5 years ago

Exploring the inhibition mechanism of adenylyl cyclase type 5 by n-terminal myristoylated Gαi1

Ursula Rothlisberger, Siri Camee van Keulen

by Siri Camee van Keulen, Ursula Rothlisberger

Adenylyl cyclase (AC) is an important messenger involved in G-protein-coupled-receptor signal transduction pathways, which is a well-known target for drug development. AC is regulated by activated stimulatory (Gαs) and inhibitory (Gαi) G proteins in the cytosol. Although experimental studies have shown that these Gα subunits can stimulate or inhibit AC’s function in a non-competitive way, it is not well understood what the difference is in their mode of action as both Gα subunits appear structurally very similar in a non-lipidated state. However, a significant difference between Gαs and Gαi is that while Gαs does not require any lipidation in order to stimulate AC, N-terminal myristoylation is crucial for Gαi’s inhibitory function as AC is not inhibited by non-myristoylated Gαi.
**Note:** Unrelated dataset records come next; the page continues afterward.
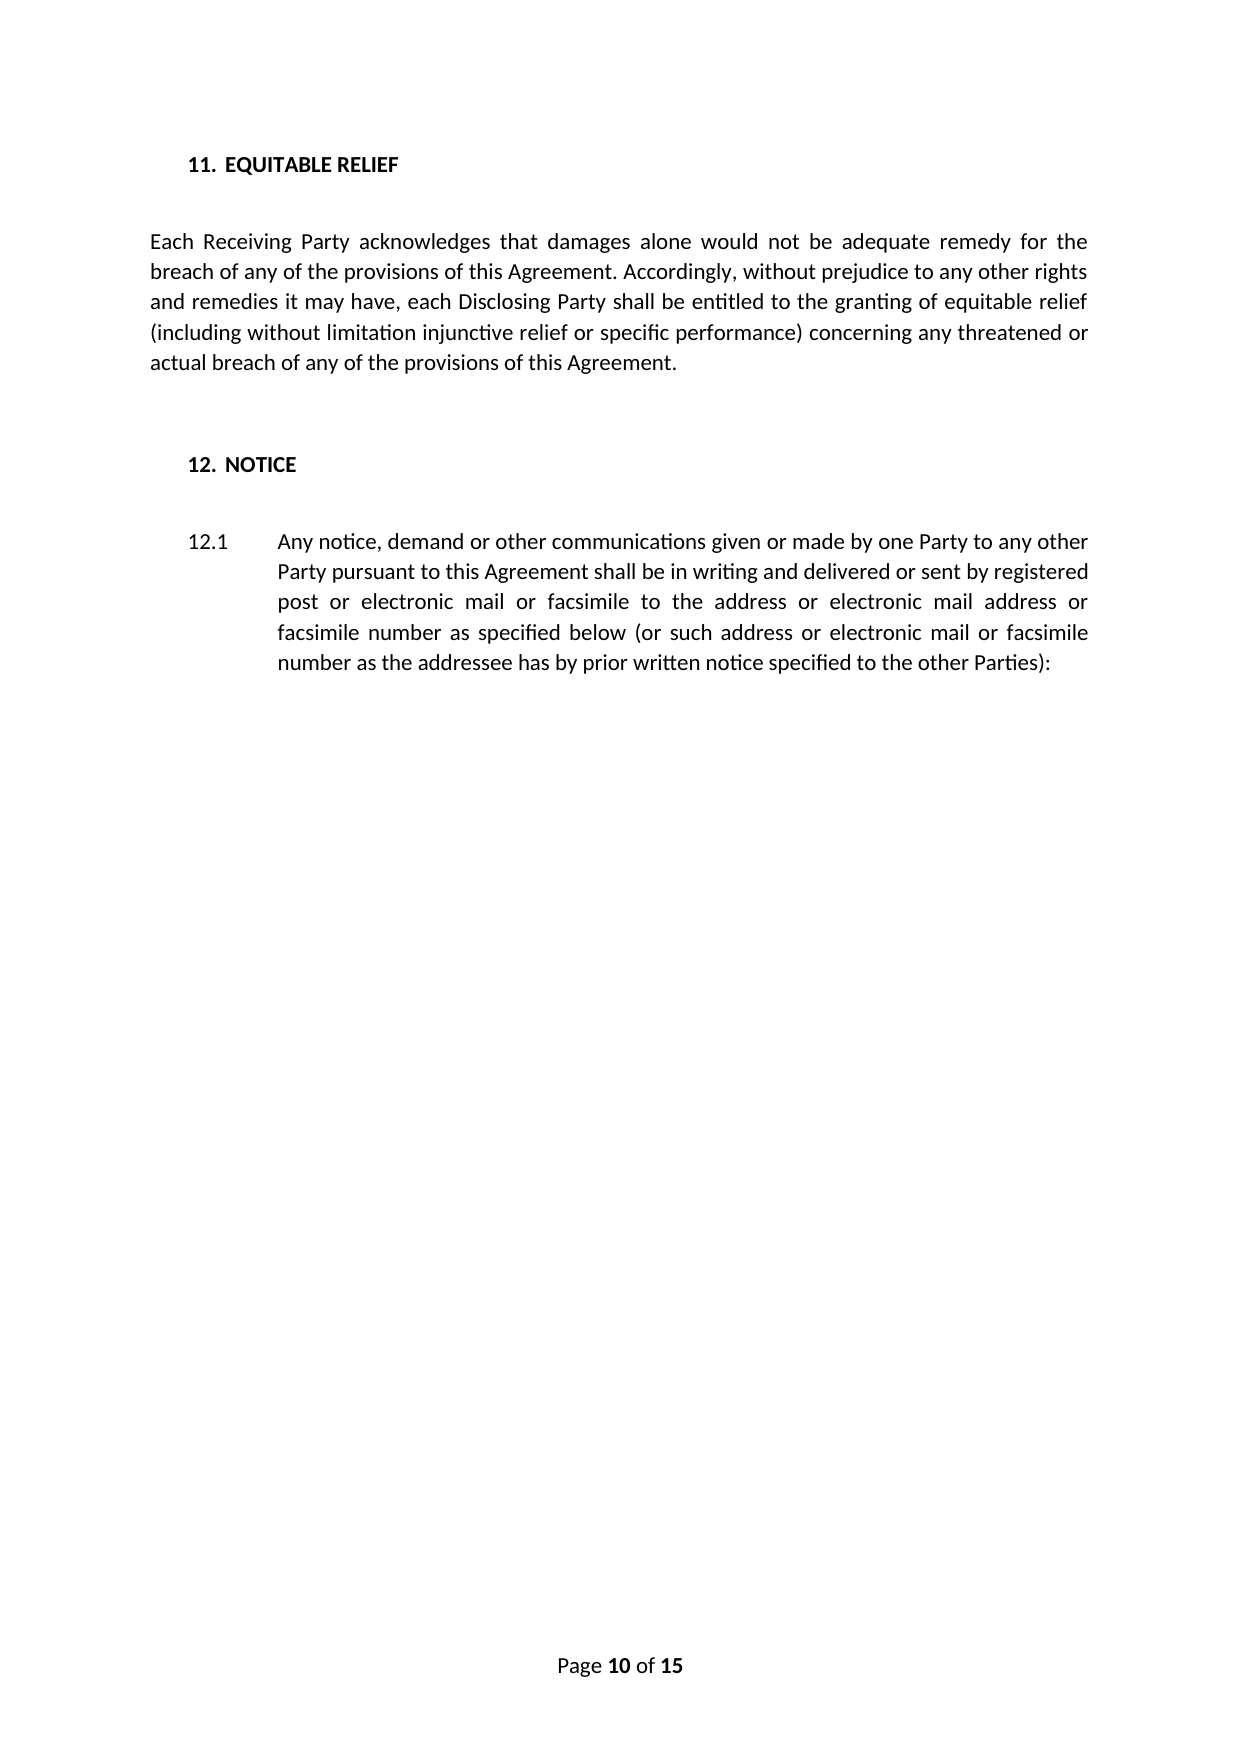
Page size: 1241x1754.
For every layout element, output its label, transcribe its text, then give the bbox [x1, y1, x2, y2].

subtitle NOTICE [187, 450, 1090, 478]
subtitle Any notice, demand or other communications given or made by one Party to any other Party pursuant to this Agreement shall be in writing and delivered or sent by registered post or electronic mail or facsimile to the address or electronic mail address or facsimile number as specified below (or such address or electronic mail or facsimile number as the addressee has by prior written notice specified to the other Parties): [187, 527, 1090, 676]
subtitle EQUITABLE RELIEF [187, 150, 1090, 178]
text Each Receiving Party acknowledges that damages alone would not be adequate remedy for the breach of any of the provisions of this Agreement. Accordingly, without prejudice to any other rights and remedies it may have, each Disclosing Party shall be entitled to the granting of equitable relief (including without limitation injunctive relief or specific performance) concerning any threatened or actual breach of any of the provisions of this Agreement. [150, 227, 1090, 376]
At present, only the conformation of the complex including Gαs and AC has been resolved via X-ray crystallography. Therefore, understanding the interaction between Gαi and AC is important as it will provide more insight into the unknown mechanism of AC regulation. This study demonstrates via classical molecular dynamics simulations that the myristoylated Gαi1 structure is able to interact with apo adenylyl cyclase type 5 in a way that causes inhibition of the catalytic function of the enzyme, suggesting that Gα lipidation could play a crucial role in AC regulation and in regulating G protein function by affecting Gαi’s active conformation.